The story these newer brands have sold — of innovation and of serving those who serve others — is also Barco's story, according to Murphy. Its "Grey's Anatomy" brand, a real-life line inspired by a fictional TV show, was indeed a novelty when it launched in 2006. It has since become the top-selling line of premium medical scrubs in the country, the company says. (Barco recently extended its deal with ABC to keep licensing the name of the medical drama — now in its 16th season — through 2027.)
Like most of the industry, however, Barco's business is wholesale-based, and you won't recognize its brand name from quippy podcast ads or subway posters. Figs and Jaanuu have been so successful in part because, by speaking to healthcare professionals directly, they've created brands that consumers identify with and aspire to be a part of. That's a more difficult task when your interactions are mediated by a third-party retailer.
Marketing, though, has also landed Figs in hot water of late. Last February, Strategic Partners Inc. — an industry heavyweight that controls an estimated 40% of the U.S. scrubs market — sued Figs for allegedly making "false and misleading claims" about its products' antimicrobial properties. (Figs did not respond to Fashionista's interview requests.) The case between SPI and Figs is still ongoing, but it illustrates the current tension between the industry's entrenched players and the insurgent brands coming in flush with marketing dollars to spend.

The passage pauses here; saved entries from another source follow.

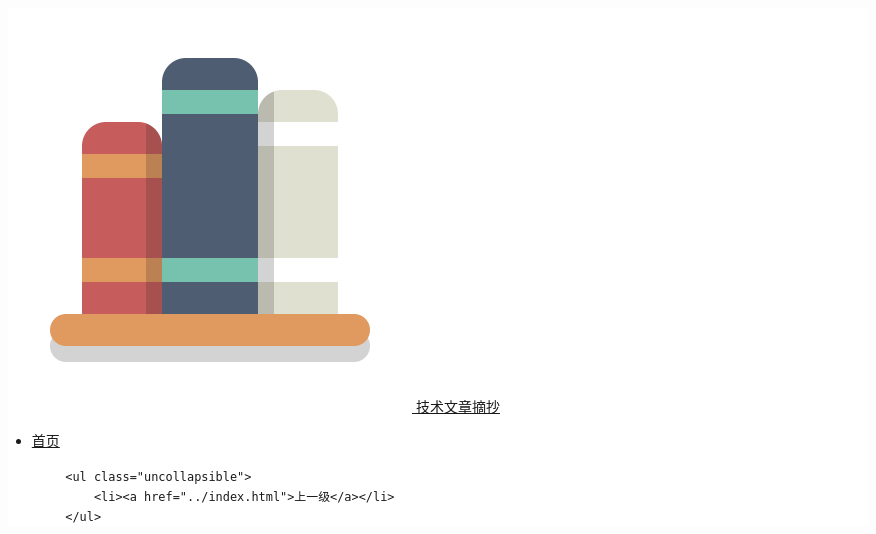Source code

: <!DOCTYPE html>

<html xmlns="http://www.w3.org/1999/xhtml">
<head>
    <head>
        <meta http-equiv="Content-Type" content="text/html; charset=UTF-8">
        <meta name="viewport" content="width=device-width, initial-scale=1, maximum-scale=1.0, user-scalable=no">
        <link rel="icon" href="../../static/favicon.png">
        <title>06 深入剖析：垃圾回收你真的了解吗？（上）.md</title>
        <!-- Spectre.css framework -->
        <link rel="stylesheet" href="../../static/index.css">
        <!-- theme css & js -->
        <meta name="generator" content="Hexo 4.2.0">
    </head>

<body>

<div class="book-container">
    <div class="book-sidebar">
        <div class="book-brand">
            <a href="../../index.html">
                <img src="../../static/favicon.png">
                <span>技术文章摘抄</span>
            </a>
        </div>
        <div class="book-menu uncollapsible">
            <ul class="uncollapsible">
                <li><a href="../../index.html" class="current-tab">首页</a></li>
            </ul>

            <ul class="uncollapsible">
                <li><a href="../index.html">上一级</a></li>
            </ul>
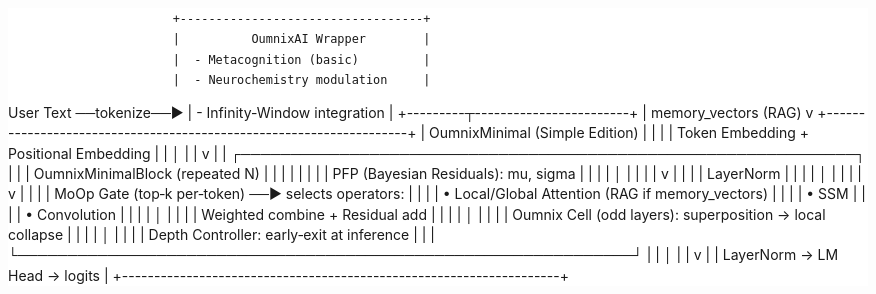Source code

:                            +----------------------------------+
                           |          OumnixAI Wrapper        |
                           |  - Metacognition (basic)         |
                           |  - Neurochemistry modulation     |
User Text ──tokenize──▶    |  - Infinity-Window integration   |
                           +---------┬------------------------+
                                     | memory_vectors (RAG)
                                     v
+--------------------------------------------------------------------+
|                    OumnixMinimal (Simple Edition)                  |
|                                                                    |
|   Token Embedding + Positional Embedding                           |
|            │                                                       |
|            v                                                       |
|   ┌──────────────────────────────────────────────────────────────┐ |
|   |                OumnixMinimalBlock (repeated N)               | |
|   |                                                              | |
|   |  PFP (Bayesian Residuals): mu, sigma                         | |
|   |          │                                                   | |
|   |          v                                                   | |
|   |  LayerNorm                                                   | |
|   |          │                                                   | |
|   |          v                                                   | |
|   |  MoOp Gate (top‑k per‑token) ──► selects operators:          | |
|   |      • Local/Global Attention (RAG if memory_vectors)        | |
|   |      • SSM                                                   | |
|   |      • Convolution                                           | |
|   |          │                                                   | |
|   |  Weighted combine + Residual add                             | |
|   |          │                                                   | |
|   |  Oumnix Cell (odd layers): superposition → local collapse    | |
|   |          │                                                   | |
|   |  Depth Controller: early‑exit at inference                   | |
|   └──────────────────────────────────────────────────────────────┘ |
|            │                                                       |
|            v                                                       |
|        LayerNorm  →  LM Head  →  logits                            |
+--------------------------------------------------------------------+
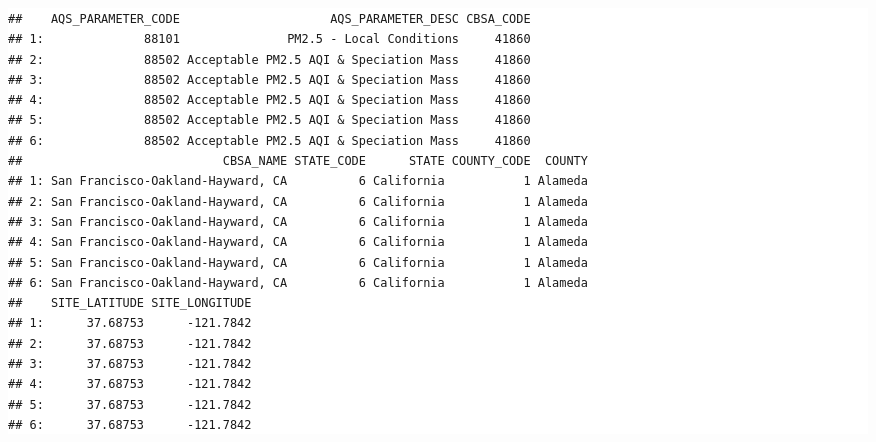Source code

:     ##    AQS_PARAMETER_CODE                     AQS_PARAMETER_DESC CBSA_CODE
    ## 1:              88101               PM2.5 - Local Conditions     41860
    ## 2:              88502 Acceptable PM2.5 AQI & Speciation Mass     41860
    ## 3:              88502 Acceptable PM2.5 AQI & Speciation Mass     41860
    ## 4:              88502 Acceptable PM2.5 AQI & Speciation Mass     41860
    ## 5:              88502 Acceptable PM2.5 AQI & Speciation Mass     41860
    ## 6:              88502 Acceptable PM2.5 AQI & Speciation Mass     41860
    ##                            CBSA_NAME STATE_CODE      STATE COUNTY_CODE  COUNTY
    ## 1: San Francisco-Oakland-Hayward, CA          6 California           1 Alameda
    ## 2: San Francisco-Oakland-Hayward, CA          6 California           1 Alameda
    ## 3: San Francisco-Oakland-Hayward, CA          6 California           1 Alameda
    ## 4: San Francisco-Oakland-Hayward, CA          6 California           1 Alameda
    ## 5: San Francisco-Oakland-Hayward, CA          6 California           1 Alameda
    ## 6: San Francisco-Oakland-Hayward, CA          6 California           1 Alameda
    ##    SITE_LATITUDE SITE_LONGITUDE
    ## 1:      37.68753      -121.7842
    ## 2:      37.68753      -121.7842
    ## 3:      37.68753      -121.7842
    ## 4:      37.68753      -121.7842
    ## 5:      37.68753      -121.7842
    ## 6:      37.68753      -121.7842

A similar situation is unlikely to unfold in footwear, a market currently dominated on one side by clog makers like Dansko and Crocs and on the other by athletic brands who (with some recent exceptions) aren't specifically catering to their needs.

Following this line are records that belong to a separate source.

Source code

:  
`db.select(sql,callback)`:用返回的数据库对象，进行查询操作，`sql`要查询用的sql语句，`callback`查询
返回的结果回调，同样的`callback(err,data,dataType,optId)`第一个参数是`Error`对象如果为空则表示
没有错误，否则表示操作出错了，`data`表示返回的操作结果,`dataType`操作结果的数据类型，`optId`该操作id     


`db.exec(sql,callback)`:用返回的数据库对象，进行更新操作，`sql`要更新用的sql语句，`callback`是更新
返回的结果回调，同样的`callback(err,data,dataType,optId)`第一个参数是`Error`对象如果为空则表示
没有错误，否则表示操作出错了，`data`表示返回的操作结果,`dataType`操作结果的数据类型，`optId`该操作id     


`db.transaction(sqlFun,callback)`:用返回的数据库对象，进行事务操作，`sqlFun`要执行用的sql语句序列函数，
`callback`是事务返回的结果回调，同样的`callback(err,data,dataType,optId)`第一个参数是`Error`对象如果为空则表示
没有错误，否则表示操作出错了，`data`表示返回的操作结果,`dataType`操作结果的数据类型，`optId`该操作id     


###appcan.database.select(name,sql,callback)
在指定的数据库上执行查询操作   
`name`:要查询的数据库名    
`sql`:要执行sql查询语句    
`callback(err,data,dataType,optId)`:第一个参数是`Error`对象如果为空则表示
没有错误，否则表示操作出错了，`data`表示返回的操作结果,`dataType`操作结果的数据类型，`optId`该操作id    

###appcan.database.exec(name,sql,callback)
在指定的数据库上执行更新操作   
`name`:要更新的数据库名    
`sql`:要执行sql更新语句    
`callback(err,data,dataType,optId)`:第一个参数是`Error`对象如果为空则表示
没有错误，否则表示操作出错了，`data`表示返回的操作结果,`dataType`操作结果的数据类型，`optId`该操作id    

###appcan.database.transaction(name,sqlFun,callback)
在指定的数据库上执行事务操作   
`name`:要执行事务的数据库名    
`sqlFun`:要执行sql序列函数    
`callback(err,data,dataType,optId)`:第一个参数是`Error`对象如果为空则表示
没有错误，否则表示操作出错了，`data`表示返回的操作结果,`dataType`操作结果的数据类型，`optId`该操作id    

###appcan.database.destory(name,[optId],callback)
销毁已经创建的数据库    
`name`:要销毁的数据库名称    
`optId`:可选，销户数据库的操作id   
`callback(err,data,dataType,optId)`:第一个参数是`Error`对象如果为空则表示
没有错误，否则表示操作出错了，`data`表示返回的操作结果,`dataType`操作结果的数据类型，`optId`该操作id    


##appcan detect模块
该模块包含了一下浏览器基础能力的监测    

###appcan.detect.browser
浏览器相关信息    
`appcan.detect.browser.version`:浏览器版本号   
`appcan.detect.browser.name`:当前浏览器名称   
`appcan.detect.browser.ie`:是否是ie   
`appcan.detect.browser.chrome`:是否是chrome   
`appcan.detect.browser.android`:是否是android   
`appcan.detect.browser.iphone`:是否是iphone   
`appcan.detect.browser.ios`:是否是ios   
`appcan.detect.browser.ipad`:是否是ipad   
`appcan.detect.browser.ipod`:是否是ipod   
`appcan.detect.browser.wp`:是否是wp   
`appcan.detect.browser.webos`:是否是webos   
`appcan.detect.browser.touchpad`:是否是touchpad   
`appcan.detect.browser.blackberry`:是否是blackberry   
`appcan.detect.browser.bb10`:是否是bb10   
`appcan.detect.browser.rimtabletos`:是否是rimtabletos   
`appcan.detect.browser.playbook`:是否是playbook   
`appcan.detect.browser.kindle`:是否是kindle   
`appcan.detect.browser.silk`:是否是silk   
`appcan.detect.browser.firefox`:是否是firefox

"You see a lot of health care providers still wearing an athletic shoe, usually out of comfort and habit, because that's what they're used to," says Paulsgrove. "But you don't often find an athletic shoe that is actually suited to be worn in the healthcare industry."

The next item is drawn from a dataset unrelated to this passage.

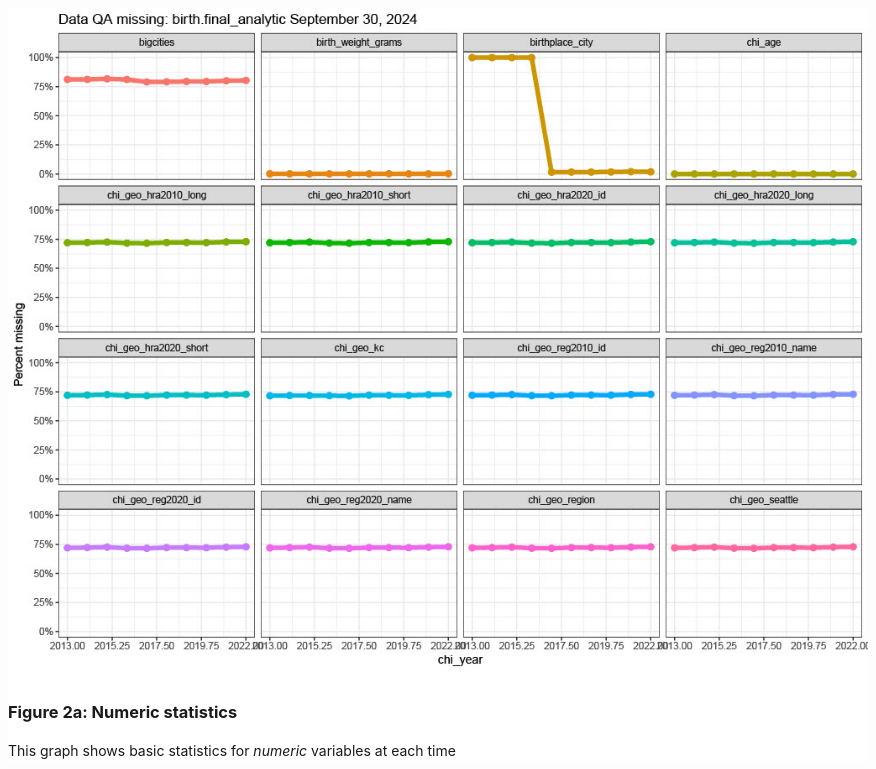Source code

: <img src="etl_qa_missing.jpg" id="fig-missing" />

### Figure 2a: Numeric statistics

This graph shows basic statistics for *numeric* variables at each time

In December, Nike made its first foray into the market with the Air Zoom Pulse, a $120 sneaker "designed to meet the needs of nurses and doctors who spend long days on their feet." The style quickly sold out, however, and the brand says it has no news yet about whether it will produce more in the future.
As for Clove, Ammon says the company is focused most on listening to its customers — including his wife, who works as a nurse. In her case, scrubs were provided to her at work, so the few items she and her colleagues could express themselves with were water bottles and shoes.
The goal with Clove, says Jordyn Amoroso, the company's chief brand officer, is to give medical professionals something that "gets them excited to wake up and put something on their feet that they're proud to wear."